The practical workflow

This isn't theory. Here's how it actually works on a day-to-day basis:

  1. PR comes in. I run the diff through Codex and Opus in parallel - three passes each (correctness, developer experience, test coverage). Six reviews total.

  2. I group findings by concern area. Anything flagged by both models gets marked as high confidence. Solo findings get noted but weighted lower.

  3. For consensus findings, I investigate directly. Sometimes that means adding debug logging and reproducing in the dev app. Sometimes the finding is obvious enough to act on immediately.

  4. Solo findings get a 30-second gut check. If it sounds plausible, I investigate. If it sounds like the model is pattern-matching on something irrelevant, I skip it.

  5. PR comments reference which model found what. "Both Codex and Opus flagged this" carries more weight with the team than "the AI said so."

The whole process adds maybe 5 minutes to a review. The parallel execution means I'm not waiting for sequential model responses. The structured output means I'm comparing, not reading two walls of text.

What this changes

Single-model code review feels like having one very smart colleague who never admits uncertainty. Multi-model review feels like a panel where disagreements reveal what none of them fully understand.

The consensus items are the most valuable output.

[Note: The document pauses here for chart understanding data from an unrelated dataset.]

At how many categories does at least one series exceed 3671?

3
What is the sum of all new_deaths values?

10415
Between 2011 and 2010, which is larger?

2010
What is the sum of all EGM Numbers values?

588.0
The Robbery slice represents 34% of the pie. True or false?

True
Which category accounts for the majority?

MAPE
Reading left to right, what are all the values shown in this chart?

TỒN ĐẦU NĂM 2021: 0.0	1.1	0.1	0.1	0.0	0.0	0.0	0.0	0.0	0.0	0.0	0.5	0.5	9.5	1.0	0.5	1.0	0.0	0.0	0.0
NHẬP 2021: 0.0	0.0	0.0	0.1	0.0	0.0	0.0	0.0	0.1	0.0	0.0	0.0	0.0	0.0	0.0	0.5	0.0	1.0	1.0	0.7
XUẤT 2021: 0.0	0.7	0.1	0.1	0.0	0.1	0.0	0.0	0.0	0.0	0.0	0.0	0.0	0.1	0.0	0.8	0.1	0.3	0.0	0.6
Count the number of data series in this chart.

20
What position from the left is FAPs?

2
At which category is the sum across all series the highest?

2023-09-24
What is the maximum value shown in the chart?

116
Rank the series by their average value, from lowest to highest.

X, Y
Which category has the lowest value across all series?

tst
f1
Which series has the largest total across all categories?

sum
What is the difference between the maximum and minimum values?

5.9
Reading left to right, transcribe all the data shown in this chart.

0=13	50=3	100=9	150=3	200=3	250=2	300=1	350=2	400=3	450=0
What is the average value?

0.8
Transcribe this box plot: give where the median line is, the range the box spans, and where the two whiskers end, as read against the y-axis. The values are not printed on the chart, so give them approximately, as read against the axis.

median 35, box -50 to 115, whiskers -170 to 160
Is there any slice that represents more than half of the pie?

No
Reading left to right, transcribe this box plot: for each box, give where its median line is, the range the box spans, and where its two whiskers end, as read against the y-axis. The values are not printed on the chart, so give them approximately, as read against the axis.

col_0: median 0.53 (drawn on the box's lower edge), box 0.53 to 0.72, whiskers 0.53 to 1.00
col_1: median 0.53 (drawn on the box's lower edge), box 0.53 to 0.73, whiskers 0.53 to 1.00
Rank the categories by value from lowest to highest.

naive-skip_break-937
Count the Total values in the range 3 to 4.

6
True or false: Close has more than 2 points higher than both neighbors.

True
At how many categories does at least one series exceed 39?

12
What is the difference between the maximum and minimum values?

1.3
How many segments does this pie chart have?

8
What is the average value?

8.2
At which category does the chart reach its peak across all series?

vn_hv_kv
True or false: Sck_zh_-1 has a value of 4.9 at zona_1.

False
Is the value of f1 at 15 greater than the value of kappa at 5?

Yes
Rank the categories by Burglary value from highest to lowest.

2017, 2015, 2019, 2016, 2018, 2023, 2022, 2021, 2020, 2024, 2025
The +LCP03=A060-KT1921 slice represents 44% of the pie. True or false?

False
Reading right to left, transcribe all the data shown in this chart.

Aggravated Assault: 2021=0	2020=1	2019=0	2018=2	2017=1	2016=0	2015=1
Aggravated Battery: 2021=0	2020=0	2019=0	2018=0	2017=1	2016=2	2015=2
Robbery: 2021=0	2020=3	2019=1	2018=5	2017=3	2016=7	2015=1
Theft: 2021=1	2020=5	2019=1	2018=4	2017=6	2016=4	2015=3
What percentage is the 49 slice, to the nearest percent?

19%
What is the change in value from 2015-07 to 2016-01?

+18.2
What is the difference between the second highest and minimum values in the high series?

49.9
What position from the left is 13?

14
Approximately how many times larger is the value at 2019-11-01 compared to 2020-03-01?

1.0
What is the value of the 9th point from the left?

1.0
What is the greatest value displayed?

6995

Not because any individual model is reliable - but because independent agreement from different knowledge bases is a fundamentally different kind of signal than a single confident answer.

The models will get better. The blind spots will shift. But the principle stays the same: if you're relying on one perspective, you're missing things. Karpathy calls this an LLM council - a panel of models voting on the same question. The intuition is the same whether you're evaluating vibes or reviewing code. Run the same question through different training data. See where the answers converge. That's where the real issues are.